Use behavior contracts to avoid abandonment claims
Use behavior contracts to avoid abandonment claims
Realign relationships if family doesn't cooperate
The home health aide who has been tending to an 80-year-old patient for four weeks reports to you that she wants to quit. Upon questioning the aide, you learn that the patient's sister treats the home health aide like a maid. Although the family needs the aide's help daily, the sister is ruining the patient-caregiver relationship. On weekends, she leaves dirty laundry and dishes for the aide to clean up on Mondays. She clutters the bathroom with medicine bottles, cosmetics, towels, newspapers, and magazines, making it difficult for the home health aide to appropriately care for the client.
Mercy Home Care in Urbana, OH, in this case, recognized the untenable situation and acted to remedy it with a behavior contract. Once the family understood that the duties of the aide did not include housekeeping chores, the patient's sister agreed to sign a behavior contract. Her behavior changed, conditions in the home improved, and Mercy remained involved in the case.
The above example demonstrates not only that home care must be a reciprocal agreement between patient and caregiver, it also shows the value of behavior contracts when that relationship becomes strained by noncompliance issues.
When situations go too far, private duty providers may terminate services using their patient noncompliance policy. However, they may legitimately fear patient abandonment charges, given today's litigious society and negative home care environment. Patient behavior contracts may help realign out-of-balance relationships and clarify termination decisions.
Mercy Home Care began using behavior contracts about three years ago to help manage a variety of difficult situations, ranging from clients viewing home health aides as maids to aggressive animals in the home, says Patricia Haley, manager of personal care services.
"It is not [something we] use often, but it's wonderful when needed. It protects the patients and agency," she adds.
"It's a very useful tool," agrees Elizabeth Hogue, an attorney specializing in home care in Burtonsville, MD. "It helps staff and patients clarify exactly what needs to be done," she adds.

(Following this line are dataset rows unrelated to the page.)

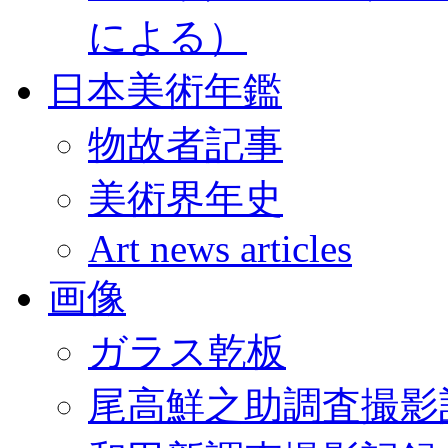
による）
日本美術年鑑
物故者記事
美術界年史
Art news articles
画像
ガラス乾板
尾高鮮之助調査撮影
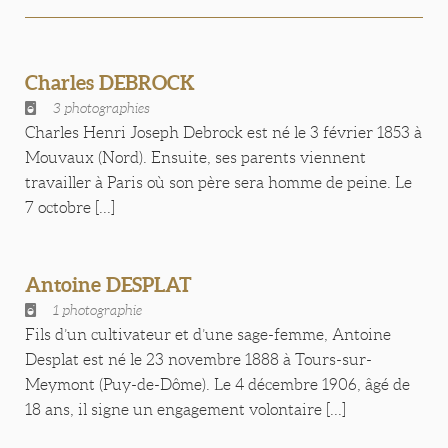
Charles DEBROCK
3 photographies
Charles Henri Joseph Debrock est né le 3 février 1853 à
Mouvaux (Nord). Ensuite, ses parents viennent
travailler à Paris où son père sera homme de peine. Le
7 octobre [...]
Antoine DESPLAT
1 photographie
Fils d’un cultivateur et d’une sage-femme, Antoine
Desplat est né le 23 novembre 1888 à Tours-sur-
Meymont (Puy-de-Dôme). Le 4 décembre 1906, âgé de
18 ans, il signe un engagement volontaire [...]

Mercy uses behavior contracts only after failing to improve behavior using other means, says Haley. Usually, field staff first attempt to resolve any problems in the home themselves. When this proves unsuccessful, a Mercy manager then discusses the situation with the client on the telephone or in person. When no changes again result, then a final meeting is held to discuss the problems, solutions, and behavior contracts.
Mercy staff discuss the purpose of the meeting with patients in advance. "We don't want any surprises for anyone," says Haley. Case conferences include all Mercy field staff involved in the home, as well as any other providers and family members. Mercy social workers also often attend to help address other issues patients may be dealing with.
"A lot of people have trouble dealing with conflict. This lets everyone take a step back and say, 'Here's what we see going on in the home and what needs to be changed.' It takes away confrontation. And you don't have to depend on wit when you get in," Haley adds.
The goal is an open discussion and documentation of problems, with a defined remedy and time line. Patients may disagree with the problem and solution, but they must sign the behavior contract during the meeting. "They can accept or reject [the agency's requirements]. If they accept, their behavior [must] change. If they don't, then you have a legally very appropriate [basis for terminating]," says Haley.
"And most importantly, [behavior contracts] can be tailored to meet any situation," says Haley. (See sample contract, p. 88.)
Sometimes behaviors initially improve but eventually again become problematic. In such circumstances, Mercy usually issues another behavior contract, with a much shorter corrective time line, reference to the first contract, and termination as the next action. But this may be overly generous, suggests Hogue. When behavior lapses, hold a case conference, determine a reasonable notification period, and terminate services, she advises.
Contracts should be "simply drafted so that all can understand," says Hogue. "And once agencies put it in writing, they must really stick to their guns." Make it clear that you will terminate if the situation does not improve, she adds.
Pre-contract documentation is also important, Hogue cautions. Simply noting patient "noncompliance" is too vague. Instead, specifically describe the problematic behavior in objective but realistic terms, she advises.
Mercy attaches a copy of its discharge policy and patient rights and responsibilities to behavior contracts. Hogue agrees with this action but cautions providers not to go beyond Medicare requirements when drafting rights and responsibilities. Other-wise may set themselves up," she says.
Hogue supports behavior contracts and believes they are "wonderful" under the right circumstances. However, she advises that providers inform patients of certain absolutes. "There are behaviors and conduct that will not be tolerated under any circumstances. For example, it would be inappropriate to draft a behavior contract in which the parents of a pediatric patient agree to not require that nursing staff turn off ventilator or apnea monitor alarms."
Since it began using behavior contracts, Mercy has not encountered any problems when terminating patients. "Its just like a disciplinary issue with an employee. If it's well-documented, there's no problem. And it so nice to know that when staff say 'I don't know what else to do,' there's a solution."